Description of the task:
In the passage on the history of the quadrupole mass filter, condense the paragraph beginning "Paul is known also" into a short bulleted list that keeps its main facts.

Selected passage:
[BEGIN]

Perhaps fittingly for a machine that works by sending beams of charged particles on undulating paths, the journey of the quadrupole mass filter from conception to laboratory bench was not particularly straightforward. Wolfgang Paul, at the University of Bonn, first published the concept behind the mass filter—or spectrometer—in 1953. Today, he is regarded as the technology's father. Less known, however, is that a researcher at the University of California (later Lawrence) Radiation Laboratory, Richard Post, came up with a similar idea around the same time. But he never published his work: his ideas made it only into his personal notebooks and a Lawrence Radiation Laboratory report.

Paul is known also for his development of quadrupole ion traps, for which he shared the Nobel Prize in Physics in 1989. Quadrupole ion traps and mass filters both use electric quadrupole fields to manipulate ionized atoms or charged particles. In ion traps, the ions are confined to a small region in which they can be laser cooled and used for spectroscopy, ultracold chemistry or quantum information processing, whereas quadrupole mass filters guide the ions to a detector. The filters consist of four metal rods that have both direct-current and oscillating radiofrequency voltages applied in a constant ratio between the opposing pairs. The exact nature of the trajectories of the ions depends on their mass-to-charge ratios. This ratio can be determined relatively easily, as different electric-field strengths and oscillating frequencies are required to transmit different species of ions through the electrode structure and onto the detector.

By the early 1960s, several companies were producing quadrupole mass filters, but widespread adoption of the technology was surprisingly slow. Compared with early magnetic sector analyzers, the mass filters were smaller, cheaper, tolerant of more extreme conditions and generally easier to automate—so why such resistance to them? Magnetic-based devices were trusted, and researchers knew both how they worked and how to use them. The quadrupole mass filters therefore needed to do something spectacular, beyond what was possible with conventional techniques. One person who saw such an opportunity was Robert Finnigan.

[END]

Material supplied:
[BEGIN]

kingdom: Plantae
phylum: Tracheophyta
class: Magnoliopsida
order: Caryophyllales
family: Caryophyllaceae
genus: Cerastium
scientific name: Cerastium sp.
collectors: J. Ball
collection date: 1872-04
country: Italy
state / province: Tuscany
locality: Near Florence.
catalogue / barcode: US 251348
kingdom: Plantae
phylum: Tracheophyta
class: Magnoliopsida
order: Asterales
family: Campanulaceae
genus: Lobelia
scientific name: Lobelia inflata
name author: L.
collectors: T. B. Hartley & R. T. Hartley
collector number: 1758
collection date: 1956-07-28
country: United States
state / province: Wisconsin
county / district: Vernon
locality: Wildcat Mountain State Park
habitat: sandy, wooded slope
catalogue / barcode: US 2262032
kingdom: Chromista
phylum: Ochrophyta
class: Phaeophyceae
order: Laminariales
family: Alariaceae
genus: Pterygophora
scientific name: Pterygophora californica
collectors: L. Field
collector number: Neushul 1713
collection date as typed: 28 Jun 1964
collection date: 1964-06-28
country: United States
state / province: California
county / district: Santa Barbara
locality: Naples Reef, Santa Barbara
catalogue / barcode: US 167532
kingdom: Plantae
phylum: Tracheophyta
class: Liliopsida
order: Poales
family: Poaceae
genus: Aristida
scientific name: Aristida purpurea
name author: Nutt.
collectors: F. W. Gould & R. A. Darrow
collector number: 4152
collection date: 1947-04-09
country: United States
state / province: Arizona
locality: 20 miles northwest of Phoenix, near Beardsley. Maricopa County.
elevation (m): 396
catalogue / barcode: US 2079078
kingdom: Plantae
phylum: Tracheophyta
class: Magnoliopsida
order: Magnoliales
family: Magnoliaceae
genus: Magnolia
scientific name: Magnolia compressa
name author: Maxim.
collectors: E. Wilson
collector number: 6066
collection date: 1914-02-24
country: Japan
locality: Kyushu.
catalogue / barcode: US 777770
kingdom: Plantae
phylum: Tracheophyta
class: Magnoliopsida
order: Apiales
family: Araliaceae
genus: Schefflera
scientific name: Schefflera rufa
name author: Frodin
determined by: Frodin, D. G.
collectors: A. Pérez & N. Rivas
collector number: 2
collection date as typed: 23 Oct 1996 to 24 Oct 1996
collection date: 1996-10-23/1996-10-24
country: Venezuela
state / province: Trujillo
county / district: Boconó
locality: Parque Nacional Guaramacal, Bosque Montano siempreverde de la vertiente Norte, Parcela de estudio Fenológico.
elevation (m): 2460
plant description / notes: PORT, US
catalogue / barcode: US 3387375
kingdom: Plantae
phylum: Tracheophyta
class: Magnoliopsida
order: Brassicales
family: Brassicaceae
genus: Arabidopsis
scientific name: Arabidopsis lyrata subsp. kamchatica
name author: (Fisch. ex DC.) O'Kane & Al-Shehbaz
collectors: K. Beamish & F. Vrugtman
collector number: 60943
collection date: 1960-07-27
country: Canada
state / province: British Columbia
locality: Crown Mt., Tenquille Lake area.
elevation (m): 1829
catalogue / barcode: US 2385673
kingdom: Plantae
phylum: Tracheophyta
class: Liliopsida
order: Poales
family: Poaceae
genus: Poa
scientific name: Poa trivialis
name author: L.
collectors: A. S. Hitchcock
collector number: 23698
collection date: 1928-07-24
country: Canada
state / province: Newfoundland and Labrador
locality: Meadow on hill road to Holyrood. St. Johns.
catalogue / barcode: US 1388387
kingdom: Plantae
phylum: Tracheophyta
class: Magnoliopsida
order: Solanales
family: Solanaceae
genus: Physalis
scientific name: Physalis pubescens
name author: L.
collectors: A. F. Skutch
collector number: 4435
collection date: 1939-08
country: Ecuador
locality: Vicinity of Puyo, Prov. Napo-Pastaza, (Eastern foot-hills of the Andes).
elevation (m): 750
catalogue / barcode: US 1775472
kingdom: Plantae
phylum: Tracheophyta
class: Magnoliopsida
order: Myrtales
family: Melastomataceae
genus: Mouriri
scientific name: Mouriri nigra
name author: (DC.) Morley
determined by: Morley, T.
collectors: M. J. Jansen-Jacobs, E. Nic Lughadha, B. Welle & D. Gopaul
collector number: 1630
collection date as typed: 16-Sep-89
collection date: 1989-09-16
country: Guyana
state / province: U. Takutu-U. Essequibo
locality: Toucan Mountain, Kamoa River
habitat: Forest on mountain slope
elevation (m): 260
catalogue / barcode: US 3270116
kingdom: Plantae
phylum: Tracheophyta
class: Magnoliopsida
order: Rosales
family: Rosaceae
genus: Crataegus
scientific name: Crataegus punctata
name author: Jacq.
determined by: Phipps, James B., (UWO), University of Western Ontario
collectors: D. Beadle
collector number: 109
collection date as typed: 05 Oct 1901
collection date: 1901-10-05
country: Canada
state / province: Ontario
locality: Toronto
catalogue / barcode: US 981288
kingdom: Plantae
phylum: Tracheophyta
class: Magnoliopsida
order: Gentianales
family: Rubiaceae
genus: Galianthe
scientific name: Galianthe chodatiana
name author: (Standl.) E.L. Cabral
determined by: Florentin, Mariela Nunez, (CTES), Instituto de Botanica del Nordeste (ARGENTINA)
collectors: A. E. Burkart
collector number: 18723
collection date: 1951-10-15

[END]

Solution below:
- Paul also developed quadrupole ion traps and shared the 1989 Nobel Prize in Physics for them.
- Ion traps and mass filters both use electric quadrupole fields to manipulate ionized atoms or charged particles.
- Ion traps confine ions to a small region for laser cooling, spectroscopy, ultracold chemistry or quantum information processing. Mass filters guide ions to a detector.
- A mass filter has four metal rods. Direct-current and oscillating radiofrequency voltages are applied in a constant ratio between the opposing pairs.
- An ion's trajectory depends on its mass-to-charge ratio.
- This ratio is fairly easy to determine, because different species need different field strengths and oscillating frequencies to reach the detector.